As we did with both SPARQL and Cypher, let’s see the Gremlin query, Find the name of all of Bob’s friends?
g.V()
.has(‘person’, ‘name’, ‘Bob’)
.out(‘is_friend_of’)
.values(‘name’)
Results Returned: [Jane, Tom]
Now let’s look at the query, Find the name of all Bob’s friends that live in New York?
g.V()
.has(‘person’, ‘name’, ‘Bob’)
.out(‘is_friend_of’)
.has(‘person’, ‘lives_in’, ‘New York’)
.values(‘name’)
Results Returned: [Jane]
As we can see from the examples Gremlin queries, Gremlin does not look similar to the SPARQL or Cypher queries but appear much more like a programming language. Gremlin is a functional language and allows you to step through your graph to express complex traversals using either an imperative or declarative syntax. Using the imperative syntax of Gremlin, as shown above, is the most common. Throughout this book, we will use the imperative Gremlin syntax, but it is good to know that the declarative syntax exists. Below is the query, “Find the name of all Bob’s friends that live in New York?,” written in Gremlin’s declarative syntax.
g.V().match(
__.as(‘a’).has(‘name’, ‘Bob’).as(‘b’),
__.as(‘b’).out(‘is_friend_of’).as(‘c’),
__.as(‘c’).has(‘person’, ‘lives_in’, ‘New York’).as(‘d’)
).select(‘d’).by(‘name’)
When working with declarative Gremlin queries, you specify a pattern or patterns that you want to find within your graph, and the underlying compile and runtime optimizers determine how to execute the query. With either query methodology, you can efficiently traverse through your graph to find and manipulate data within your graph.
GraphQL
GraphQL was initially developed by Facebook and was designed to serve as an alternative data query pattern for web services. GraphQL is a data query and manipulation language that provides flexible and extensible queries for APIs. GraphQL queries are specified using JSON-like strings of data that define the structure and content of the data required.
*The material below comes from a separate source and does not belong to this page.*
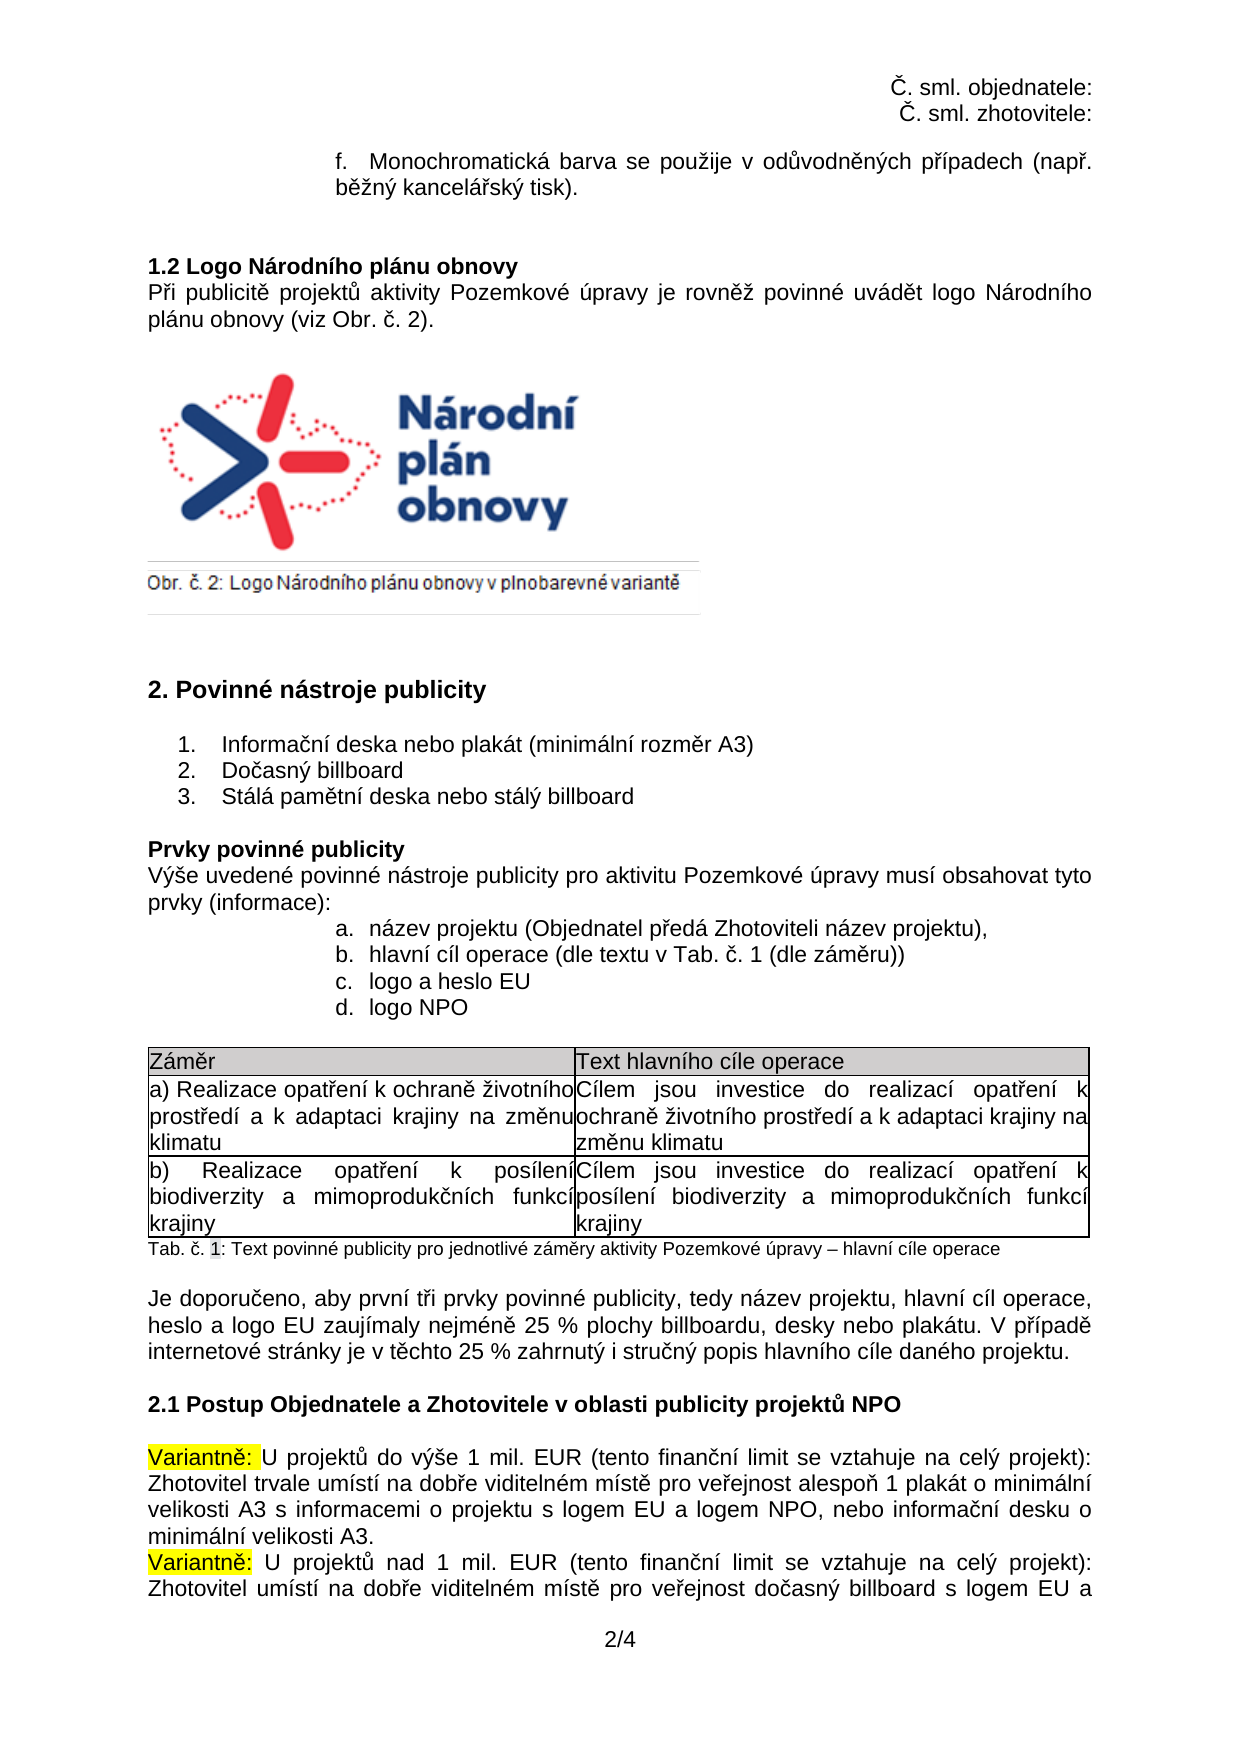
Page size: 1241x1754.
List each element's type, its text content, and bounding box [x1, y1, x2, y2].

These queries allow the client to specify only the fields and structures that they need to be returned by the query, thereby minimizing the amount of potential data transfer from the client.
As in the previous sections, we are going to use our “friends of friends” graph to demonstrate a GraphQL query.
Let’s see what the GraphQL query, “Find the name of all of Bob’s friends?.”
{
Person(name: ‘Bob’) {
is_friend_of {
name
}
}
}
Results Returned: [Jane, Tom]
Now let’s look at the query, “Find the name of all Bob’s friends that live in New York?”
{
Person(name: ‘Bob’) {
is_friend_of (lives_in: ‘New York’ {
name
}
}
}
Results Returned: [Jane]
GraphQL is often referred to as a graph query language and is even implemented as such by several graph databases such as DGraph . While arguably not a graph query language in the same way as Gremlin or Cypher, there are many graph databases, such as Neo4j and ArangoDB that provide tight integrations between their databases and GraphQL to deliver a simpler mechanism for creating web service endpoints on top of their databases.
SQL Derivatives
Some graph databases have created their own custom SQL-inspired graph query languages, such as ArangoDB AQL, or have extended SQL to handle graph constructs, such as OrientDB . These efforts have intended to extend and enhance a popular query language standard to allow for easier developer adoption and to minimize the learning curve. Each of these offerings is optimized to leverage the unique features of that specific database. We are not going to review an example here due to the vast numbers that exist and the fact that each option has its unique syntax.